Real men use butterflies as their distro and WM of choice. >:3


----------



## nrr (Jun 14, 2010)

Nollix said:


> You should get a Mac. *smuggrinx100000000000*


Die.  Ironically enough, Windows does a much better job for the work that I typically do anyway.



catsin said:


> Ah ratpoison. I used it for two weeks. Just didn't work well for me. It was fine for a while. But when I try to open a tab....
> Ctrl + t is the main command for everything. Ctrl + T + . = menu Ctrl + T + c = terminal. Etc. I could use Ctrl + T + t which worked fine, but me being a daily web browser, it was a pain.


That key is configurable.  I use C-; in my configuration here, and it works just fine.


----------



## ToeClaws (Jun 15, 2010)

Depends...

For older hardware or restricted resources or just quick-testing of a platform, Puppy Linux is my fave.  It can make just about anything from 14 year old Pentiums to modern systems work without issue, and when it comes to those machines that are limited in memory and speed, it has a lot less bulk than the larger distributions.

For modern hardware, I'd say Mint Linux 'cause it's a bit more polished version of Ubuntu.  True, the Ubuntu family does come with some extra bulk, but it comes down to this for me: It is faster to unbloat Ubuntu and family than it is to bulk up Debian.

I used to use Debian 10+ years ago, but nowadays I just don't have time to do everything from scratch (ortherwise, I'd be using Arch).
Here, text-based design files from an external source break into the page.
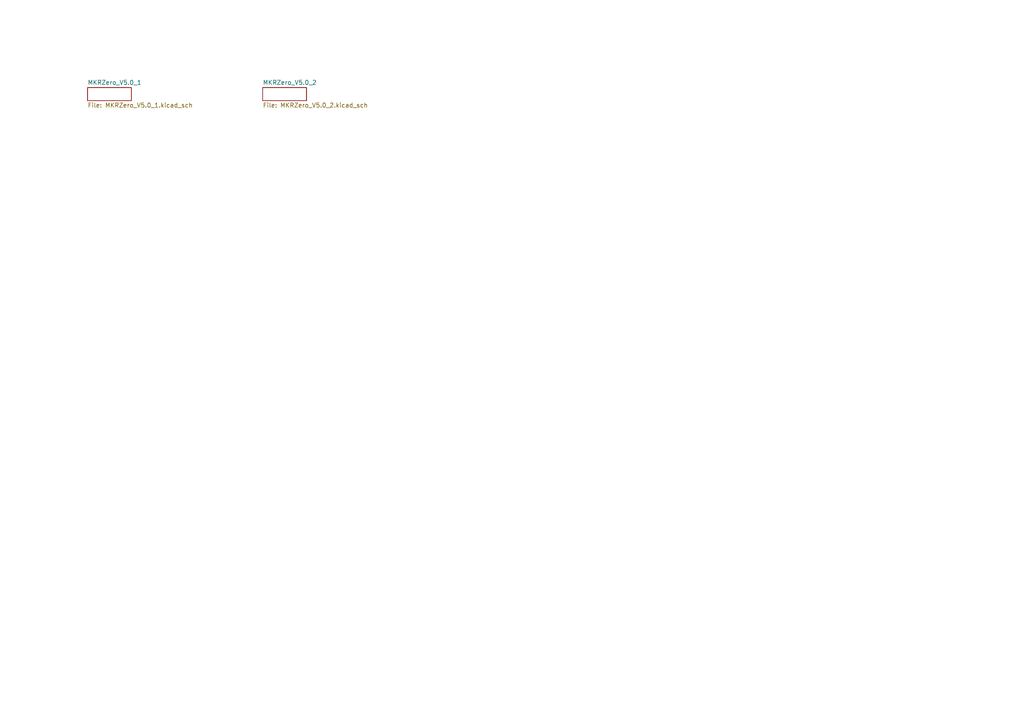
<source format=kicad_sch>
(kicad_sch
	(version 20231120)
	(generator "eeschema")
	(generator_version "8.0")
	(uuid "d69da2de-79eb-4848-90e3-5c89e1fd8e2f")
	(paper "A4")
	(lib_symbols)
	(sheet
		(at 25.4 25.4)
		(size 12.7 3.81)
		(fields_autoplaced yes)
		(stroke
			(width 0)
			(type solid)
		)
		(fill
			(color 0 0 0 0.0000)
		)
		(uuid "3d84a28e-aaeb-414e-812c-5c70bb4cb2ca")
		(property "Sheetname" "MKRZero_V5.0_1"
			(at 25.4 24.6884 0)
			(effects
				(font
					(size 1.27 1.27)
				)
				(justify left bottom)
			)
		)
		(property "Sheetfile" "MKRZero_V5.0_1.kicad_sch"
			(at 25.4 29.7946 0)
			(effects
				(font
					(size 1.27 1.27)
				)
				(justify left top)
			)
		)
		(instances
			(project "MKRZero_V5.0"
				(path "/d69da2de-79eb-4848-90e3-5c89e1fd8e2f"
					(page "1")
				)
			)
		)
	)
	(sheet
		(at 76.2 25.4)
		(size 12.7 3.81)
		(fields_autoplaced yes)
		(stroke
			(width 0)
			(type solid)
		)
		(fill
			(color 0 0 0 0.0000)
		)
		(uuid "7c5f68fa-43eb-4de6-9f4e-956410e264a2")
		(property "Sheetname" "MKRZero_V5.0_2"
			(at 76.2 24.6884 0)
			(effects
				(font
					(size 1.27 1.27)
				)
				(justify left bottom)
			)
		)
		(property "Sheetfile" "MKRZero_V5.0_2.kicad_sch"
			(at 76.2 29.7946 0)
			(effects
				(font
					(size 1.27 1.27)
				)
				(justify left top)
			)
		)
		(instances
			(project "MKRZero_V5.0"
				(path "/d69da2de-79eb-4848-90e3-5c89e1fd8e2f"
					(page "2")
				)
			)
		)
	)
	(sheet_instances
		(path "/"
			(page "1")
		)
	)
)

</source>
So I go with the most configurable I can and the one that takes the least time to tune down to what I want.

As for WM, I currently use/like Gnome.  At once time in the ancient past, I liked KDE, but they than got all bloated and flashy (like... after version 1.X).  Gnome has remained relatively simple, and can be be heavily customized and tweaked to be anywhere from very resource friendly, to very fancy.


----------



## WarMocK (Jun 17, 2010)

Puppy Linux (including my own derivate of it ), Gentoo and Zenwalk.
XFCE ftw!


----------